Reviving Wular: Govt planning to chop 20 lakh willow trees around the lake

Srinagar

As part of the efforts to revive the Kashmir’s largest flood basin, Wular Lake, more than 20 lakh willow trees — once a key source of wood for cricket bats, fruit boxes and fires — will be cut down around the Lake, reports said on Monday.

In a 2007 study, conservation group Wetlands International said the lake originally covered an area of nearly 218 sq km, including 58 sq km of marshland. It shrank in size by 45 per cent over a century – from about 158 sq km in 1911 to 87 sq km in 2007 — as it was drained for agriculture and willow plantations, tribuneindia reported.

The Jammu and Kashmir Government now plans to remove some 20 lakh willows and 2 Cr cubic metres of silt from the lake in a conservation programme starting next month, which it says will also boost eco-tourism.

“The willow plantations act as a barrier to the silt-laden waters of the Jhelum, forcing it to discharge its sediment load into the lake, thereby reducing its water-holding capacity,” said Samiullah Bhat of the University of Kashmir’s Department of Environmental Science, who participated in an environmental impact assessment of willow tree removal at Wular.

------------------------------------------------------------

From the text on reviving Wular Lake, list everything the willow trees around the lake once supplied wood for.

(Items listed in a dataset)
------------------------------------------------------------

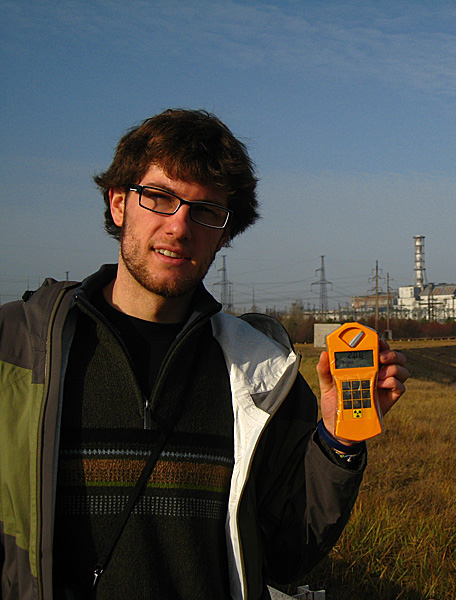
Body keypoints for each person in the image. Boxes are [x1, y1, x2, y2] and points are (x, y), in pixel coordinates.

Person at [0, 109, 408, 600]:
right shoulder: (16, 349)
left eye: (206, 211)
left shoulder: (261, 373)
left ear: (224, 234)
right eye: (159, 198)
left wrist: (338, 442)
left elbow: (286, 555)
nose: (179, 227)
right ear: (118, 204)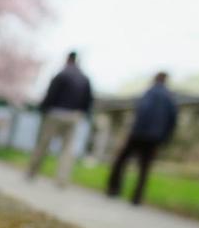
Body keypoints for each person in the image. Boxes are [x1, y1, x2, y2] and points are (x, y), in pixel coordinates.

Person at [107, 72, 177, 205]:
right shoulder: (169, 97)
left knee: (121, 160)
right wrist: (164, 138)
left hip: (139, 134)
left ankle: (113, 189)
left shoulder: (149, 92)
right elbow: (172, 120)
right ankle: (137, 197)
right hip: (155, 138)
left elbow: (142, 111)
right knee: (145, 168)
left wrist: (133, 131)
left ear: (155, 79)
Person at [27, 51, 93, 186]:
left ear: (68, 59)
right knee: (67, 149)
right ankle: (62, 179)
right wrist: (82, 114)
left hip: (55, 113)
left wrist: (43, 109)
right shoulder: (85, 78)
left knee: (43, 143)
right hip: (73, 116)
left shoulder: (61, 75)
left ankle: (32, 171)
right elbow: (88, 100)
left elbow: (50, 95)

------------------------------------------------------------

→ **Answer space**:
Cricket bats, fruit boxes, fires